Definitions

from The American Heritage® Dictionary of the English Language, 5th Edition.

  • noun A game played with rackets and a light ball by two players or two pairs of players on a rectangular court divided by a net. The players must hit the ball over the net and into a marked area on the other side for play to continue.
  • noun Court tennis.

from The Century Dictionary.

  • noun A very old and elaborate ball-game played by two, three, or four persons in a building specially constructed for the purpose.
  • noun Same as lawn-tennis.
  • To drive, as a ball in playing tennis.

from the GNU version of the Collaborative International Dictionary of English.

  • noun A play in which a ball is driven to and fro, or kept in motion by striking it with a racket or with the open hand.
  • noun the old game of tennis as played within walled courts of peculiar construction; -- distinguished from lawn tennis.
  • noun See under Lawn, n.
  • noun a place or court for playing the game of tennis.
  • transitive verb rare To drive backward and forward, as a ball in playing tennis.

from Wiktionary, Creative Commons Attribution/Share-Alike License.

  • noun sports A sport played by either two or four players with strung racquets, a 2½" (6.4 cm) ball, and a net approximately 3 feet high on a clay, grass, or cement court.
  • noun dated A match in this sport.
  • verb intransitive, dated To play tennis.
  • verb transitive To drive backward and forward like a tennis ball.

from WordNet 3.0 Copyright 2006 by Princeton University.
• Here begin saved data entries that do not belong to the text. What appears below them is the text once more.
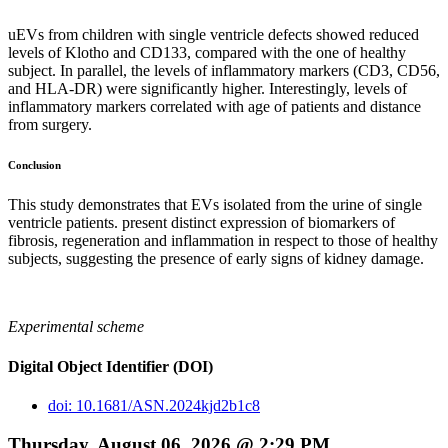
uEVs from children with single ventricle defects showed reduced
levels of Klotho and CD133, compared with the one of healthy
subject. In parallel, the levels of inflammatory markers (CD3, CD56,
and HLA-DR) were significantly higher. Interestingly, levels of
inflammatory markers correlated with age of patients and distance
from surgery.
Conclusion
This study demonstrates that EVs isolated from the urine of single
ventricle patients. present distinct expression of biomarkers of
fibrosis, regeneration and inflammation in respect to those of healthy
subjects, suggesting the presence of early signs of kidney damage.
Experimental scheme
Digital Object Identifier (DOI)
doi: 10.1681/ASN.2024kjd2b1c8
Thursday, August 06, 2026 @ 2:29 PM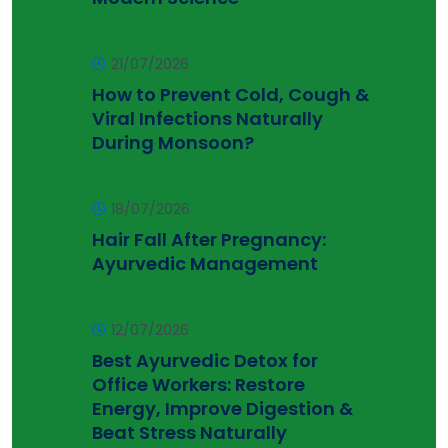
21/07/2026
How to Prevent Cold, Cough &
Viral Infections Naturally
During Monsoon?
18/07/2026
Hair Fall After Pregnancy:
Ayurvedic Management
12/07/2026
Best Ayurvedic Detox for
Office Workers: Restore
Energy, Improve Digestion &
Beat Stress Naturally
All rights reserved.

  • noun a game played with rackets by two or four players who hit a ball back and forth over a net that divides the court

Etymologies

from The American Heritage® Dictionary of the English Language, 4th Edition

[Middle English tenetz, tenyes, court tennis, from Anglo-Norman tenetz and Old French tenez, pl. imperative of tenir, to hold, from Latin tenēre; see detain.]

from Wiktionary, Creative Commons Attribution/Share-Alike License

Old French tenez, second-person imperative of tenir ("hold").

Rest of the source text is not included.